# [Passage for review]

---

This is mostly due to their bad experiences with colonialism. However, as many African states lack adequate political or military capacity to guarantee their sovereignty and independence, they continually rely on international support (Samkange, 2002). The African continent stands at a major cross-road where there is unanimous agreement that atrocities such as the 1994 Rwanda genocide and intra-state wars like Liberia, Sierra Leone and Burundi must be prevented from future re-occurrence (Ekiyor, 2007).South Sudan emerged in 2011 as the world’s newest country, and one of its least developed. After almost 40 years of civil war between the Sudan government and Southern insurgents, Southern Sudanese voted in January 2011 referendum to secede from Sudan, Just like many countries before it’s born of civil war. More than 2.5 million people were killed in the civil war and some 4.5 million were displaced.

---

# [Input data]
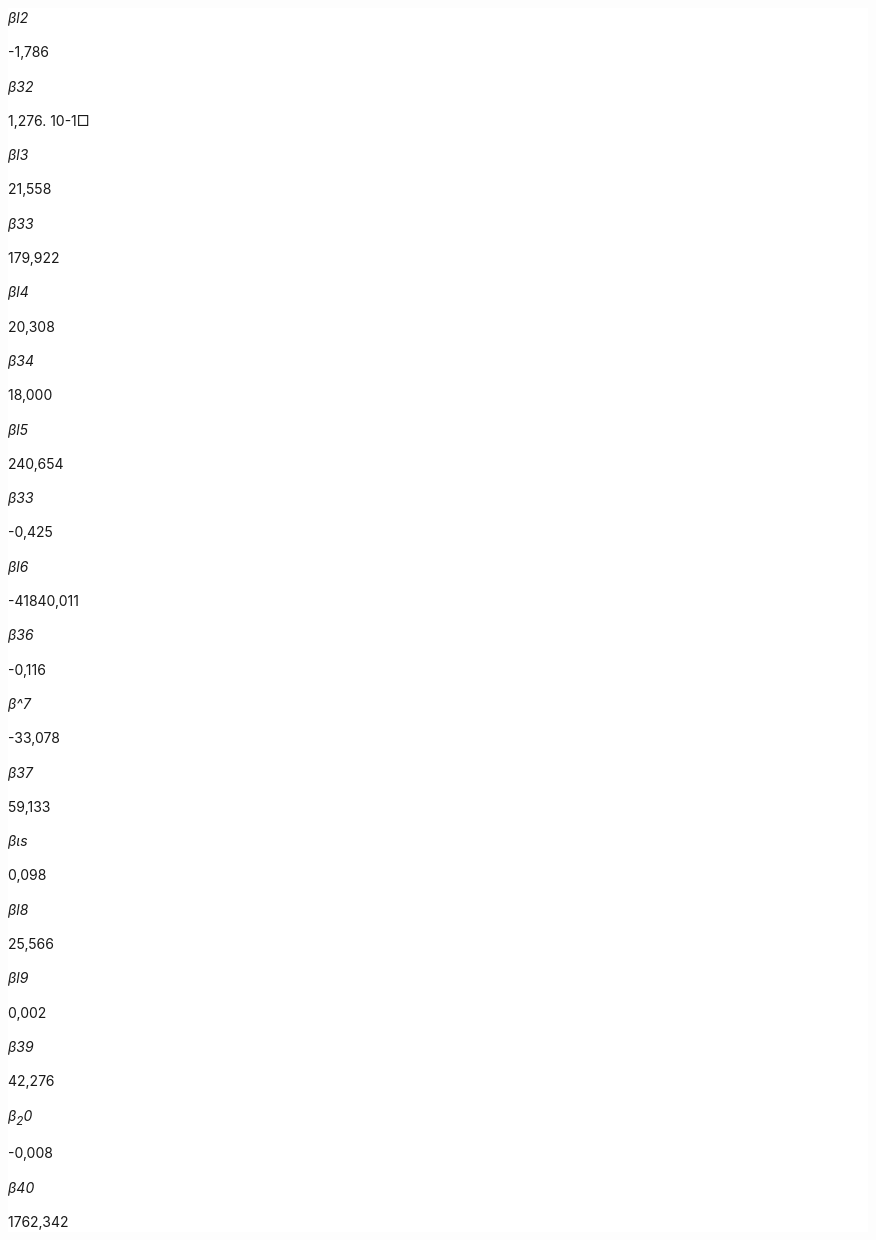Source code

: <tr><td style="vertical-align:bottom;">
<p><span class="font8" style="font-style:italic;">βl2</span></p></td><td style="vertical-align:bottom;">
<p><span class="font5">-1,786</span></p></td><td style="vertical-align:bottom;">
<p><span class="font8" style="font-style:italic;">β32</span></p></td><td style="vertical-align:bottom;">
<p><span class="font5">1,276. 10-1□</span></p></td></tr>
<tr><td style="vertical-align:bottom;">
<p><span class="font8" style="font-style:italic;">βl3</span></p></td><td style="vertical-align:top;">
<p><span class="font5">21,558</span></p></td><td style="vertical-align:bottom;">
<p><span class="font8" style="font-style:italic;">β33</span></p></td><td style="vertical-align:top;">
<p><span class="font5">179,922</span></p></td></tr>
<tr><td style="vertical-align:bottom;">
<p><span class="font8" style="font-style:italic;">βl4</span></p></td><td style="vertical-align:top;">
<p><span class="font5">20,308</span></p></td><td style="vertical-align:bottom;">
<p><span class="font8" style="font-style:italic;">β34</span></p></td><td style="vertical-align:top;">
<p><span class="font5">18,000</span></p></td></tr>
<tr><td style="vertical-align:bottom;">
<p><span class="font8" style="font-style:italic;">βl5</span></p></td><td style="vertical-align:top;">
<p><span class="font5">240,654</span></p></td><td style="vertical-align:bottom;">
<p><span class="font8" style="font-style:italic;">β33</span></p></td><td style="vertical-align:top;">
<p><span class="font5">-0,425</span></p></td></tr>
<tr><td style="vertical-align:bottom;">
<p><span class="font8" style="font-style:italic;">βl6</span></p></td><td style="vertical-align:top;">
<p><span class="font5">-41840,011</span></p></td><td style="vertical-align:bottom;">
<p><span class="font8" style="font-style:italic;">β36</span></p></td><td style="vertical-align:top;">
<p><span class="font5">-0,116</span></p></td></tr>
<tr><td style="vertical-align:bottom;">
<p><span class="font8" style="font-style:italic;">β^7</span></p></td><td style="vertical-align:top;">
<p><span class="font5">-33,078</span></p></td><td style="vertical-align:bottom;">
<p><span class="font8" style="font-style:italic;">β37</span></p></td><td style="vertical-align:top;">
<p><span class="font5">59,133</span></p></td></tr>
<tr><td style="vertical-align:bottom;">
<p><span class="font8" style="font-style:italic;">βιs</span></p></td><td style="vertical-align:top;">
<p><span class="font5">0,098</span></p></td><td style="vertical-align:bottom;">
<p><span class="font8" style="font-style:italic;">βl8</span></p></td><td style="vertical-align:top;">
<p><span class="font5">25,566</span></p></td></tr>
<tr><td style="vertical-align:bottom;">
<p><span class="font8" style="font-style:italic;">βl9</span></p></td><td style="vertical-align:top;">
<p><span class="font5">0,002</span></p></td><td style="vertical-align:bottom;">
<p><span class="font8" style="font-style:italic;">β39</span></p></td><td style="vertical-align:top;">
<p><span class="font5">42,276</span></p></td></tr>
<tr><td style="vertical-align:top;">
<p><span class="font8" style="font-style:italic;">β<sub>2</sub>0</span></p></td><td style="vertical-align:top;">
<p><span class="font5">-0,008</span></p></td><td style="vertical-align:top;">
<p><span class="font8" style="font-style:italic;">β40</span></p></td><td style="vertical-align:top;">
<p><span class="font5">1762,342</span></p></td></tr>
</table>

---

# [Activities]
1. In the passage on African sovereignty and South Sudan, why do many African states continually rely on international support? Answer in one to three sentences.
2. Continue the passage on African sovereignty and South Sudan from its final sentence.
The listing is not required for either task.

# [Answers for this exercise]
1. They lack adequate political or military capacity to guarantee their sovereignty and independence, so they continually rely on international support.

2.
South Sudan was devastated by the conflict, which hindered the development of basic infrastructure, human capital, and formal civilian institutions (Blanchard, 2016). What is both different and depressing, though, is that even after gaining independence and internationally recognized statehood, South Sudan, as a result of tribal and political conflict, is a country in name only (Knopf, 2016). Massive, chronic humanitarian needs persisted after independence, despite abundant natural resources, including oil fields from which Sudan had generated 75% of its oil production until separation (Blanchard, 2016).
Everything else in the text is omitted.